Мы оба грустно улыбнулись.
— Ты теперь совсем не сможешь уважать меня? — сказала я и поразилась глупости и пафосности собственного вопроса.
— Можно подумать, я открыл для себя сейчас что-то новое, — удивился Жорик, — Если бы я решил совсем не уважать тебя, я бы давно уже прекратил всю эту игру. Как видишь, я всё же придерживаюсь мнения, что преступник, он не всегда сволочь и гад. Иногда ему просто надо дать возможность самостоятельно осознать неправильность происходящего, и тогда он сам устранит последствия собственных злодеяний.
— Ты говоришь, как герой какого-нибудь пошлого милицейского романа о добреньких ментах-педагогах, — перебила его я.
— А как мне еще говорить? — резко спросил Жорик, — Я и есть мент-педагог. Знаешь, я дорос до того возраста, когда, провозглашая истины о добре, уже не боюсь показаться смешным.
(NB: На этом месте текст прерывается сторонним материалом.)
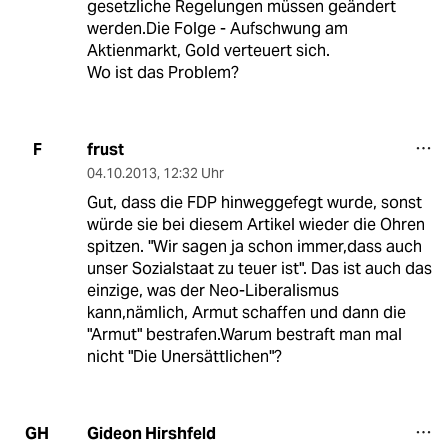
gesetzliche Regelungen müssen geändert
werden.Die Folge - Aufschwung am
Aktienmarkt, Gold verteuert sich.
Wo ist das Problem?
frust
F
04.10.2013
,
12:32 Uhr
Gut, dass die FDP hinweggefegt wurde, sonst
würde sie bei diesem Artikel wieder die Ohren
spitzen. "Wir sagen ja schon immer,dass auch
unser Sozialstaat zu teuer ist". Das ist auch das
einzige, was der Neo-Liberalismus
kann,nämlich, Armut schaffen und dann die
"Armut" bestrafen.Warum bestraft man mal
nicht "Die Unersättlichen"?
Gideon Hirshfeld
GH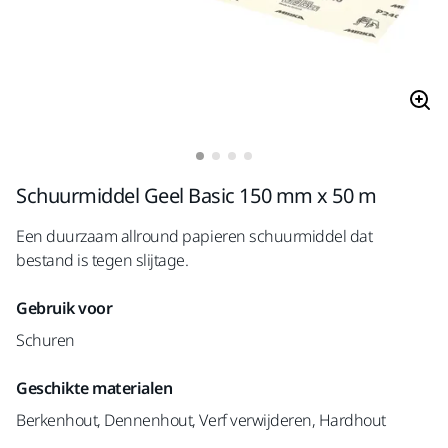
Schuurmiddel Geel Basic 150 mm x 50 m
Een duurzaam allround papieren schuurmiddel dat
bestand is tegen slijtage.
Gebruik voor
Schuren
Geschikte materialen
Berkenhout, Dennenhout, Verf verwijderen, Hardhout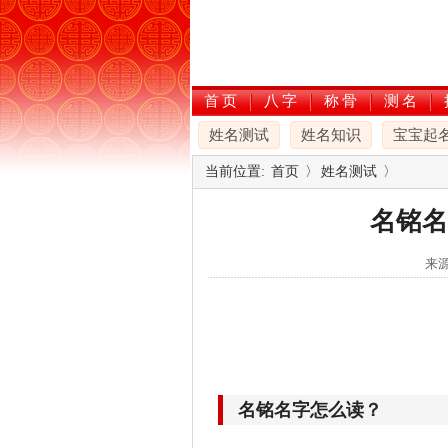
首页
八字
称骨
测名
姓名测试
姓名知识
宝宝起
当前位置:
首页
〉
姓名测试
〉
名铭名
来源
名铭名字怎么读？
Это, как с чисткой зубов.
— С чем? — я всерьез начала опасаться за психическое здоровье опера.
— Смотри, — Жорик необыкновенно оживился, — В детстве все чистят зубы. Потому что родители и общество сказали, что это полезно. В подростковом возрасте — зубы не чистят. Из чувства противоречия. От желания противопоставить себя общественным догмам. И только потом, в сознательном возрасте, люди делают осознанный выбор. Решают, чистить или не чистить зубы, взвешенно, в зависимости от того, считают ли они это нужным себе на самом деле. Понимаешь?